*** Opening of Text passage ***
Regardless of implementation, the result is a force-pressure calculation which then requires set occlusion pressure alarm thresholds in the device. However, even with calibration there can be large variance due to the variation in the syringe itself, which is typically not controlled by the pump designer/manufacturer.

Above all, the greatest concern with syringe pumps is the variation in plunger friction. It typically does not influence volumetric accuracy, except at low flow-rates where slip-stick may cause poor flow uniformity, but it does affect pressure-reading accuracy. Higher friction means a higher operating pressure, and thus a shorter time to occlusion alarm for any given pressure alarm threshold. Conversely, lower friction provides a lower operating pressure reading and would result in a longer time to alarm following an occlusion. This problem is eliminated by users, as it is clinical best practice to use the occlusion system as a relative system and set the alarm threshold within a few selectable levels of the average operating infusion pressure. However significant friction variation is not always well accounted for, and users may perceive poor device performance.

EXAMINING AIR-IN-LINE SUBSYSTEMS

Small volumes of air injected intravenously are considered a hazard. Syringe pumps typically do not employ air-in-line detection systems, as they deliver medication from a prepared syringe, with it falling to the caregiver to ensure that air is removed from a syringe before use, or a prefilled syringe. Volumetric pumps, on the other hand, provide mechanisms for preventing the pumping of air into the patient’s venous system or incorporate an air-in-line detection system where, if excessive air is detected in the line, the device stops the infusion and generates an alarm to alert the caregiver. Real air-in-line alarms are a result of unacceptable volumes of air detected in the infusion line.

Developing an air-in-line detection system within volumetric pumps is challenging as the robustness of the system is affected by many factors, including flow rate, manufacturing variance, clinical environment (head height of device relative to patient), medication properties (viscosity), detection technology employed, software and calibration, to name just a few! Typically, an air-in-line detection system utilises a pair of ceramic ultrasonic sensors in tandem with software algorithms to detect the presence of air in the infusion line. An alarm would occur when the sensor detects either a series of smaller air bubbles (that equate to a dangerous total sum of air) or a continuous/single air bubble that is of an unacceptable volume.

Nuisance air-in-line alarms are due to misdetection and may occur due to the device being too sensitive, which can lead to customer complaints. Nuisance alarms can also occur for other reasons:

  • Tube decoupled from sensor (requires careful design of the interface between the disposable part and the device where the sensors are located)
  • Bubbles bouncing within the infusion line (requires careful consideration on the type of mechanism and geometry around the sensors to prevent bubbles forming on the internal wall of the disposable tube, as well as the software algorithms employed in the detection of air).

Conversely, a device that is insensitive may not detect unacceptable volumes of air, which may lead to patient harm. It is important that these devices have a high level of accuracy, with the challenge coming from understanding and controlling those factors affecting robustness. Developing these complex systems requires a good understanding of all factors and systematic testing.

CONCLUSION

The technical issues outlined here are those which most commonly catch out first-time infusion pump designers. Each is enough by itself to make an infusion pump unusable, either for safety concerns or for an abundance of nuisance alarms. These issues must be considered very early in the design process, and an approach must be taken that anticipates failure. Similarly, the stringent regulation of these devices warrants early consideration. Indeed, if these concerns are thoroughly understood, there are proven ways to design effective infusion devices.

BIBLIOGRAPHY

  • “BS EN 60601-2-24: Medical electrical equipment, Particular requirements for the basic safety and essential performance of infusion pumps and controllers”. BSI, 2015.
  • “Infusion Systems”. MHRA, Dec 2013.
*** Close of Text passage ***
*** Opening of Provided records ***
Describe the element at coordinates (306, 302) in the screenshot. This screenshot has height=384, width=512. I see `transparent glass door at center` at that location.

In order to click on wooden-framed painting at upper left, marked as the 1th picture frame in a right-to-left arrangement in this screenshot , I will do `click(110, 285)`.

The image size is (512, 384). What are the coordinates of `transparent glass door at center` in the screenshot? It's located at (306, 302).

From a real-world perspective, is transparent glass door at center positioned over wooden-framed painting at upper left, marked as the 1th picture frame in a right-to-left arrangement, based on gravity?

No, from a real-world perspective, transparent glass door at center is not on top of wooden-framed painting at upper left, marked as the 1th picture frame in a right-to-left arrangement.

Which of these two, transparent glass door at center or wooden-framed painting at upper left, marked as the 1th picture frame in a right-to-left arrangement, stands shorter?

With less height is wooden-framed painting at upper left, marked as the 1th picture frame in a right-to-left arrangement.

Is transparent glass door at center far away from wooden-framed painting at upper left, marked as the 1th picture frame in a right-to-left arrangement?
*** Close of Provided records ***
### Exercise instructions
A. Reproduce the infusion pump text from "Conversely, a device" up to and including "and systematic testing.".
B. According to the infusion pump text, what sensors does a typical air-in-line detection system pair with software algorithms to detect air?
The lines have no role in this exercise.

### Per-task answers
A.
Conversely, a device that is insensitive may not detect unacceptable volumes of air, which may lead to patient harm. It is important that these devices have a high level of accuracy, with the challenge coming from understanding and controlling those factors affecting robustness. Developing these complex systems requires a good understanding of all factors and systematic testing.

B. A pair of ceramic ultrasonic sensors.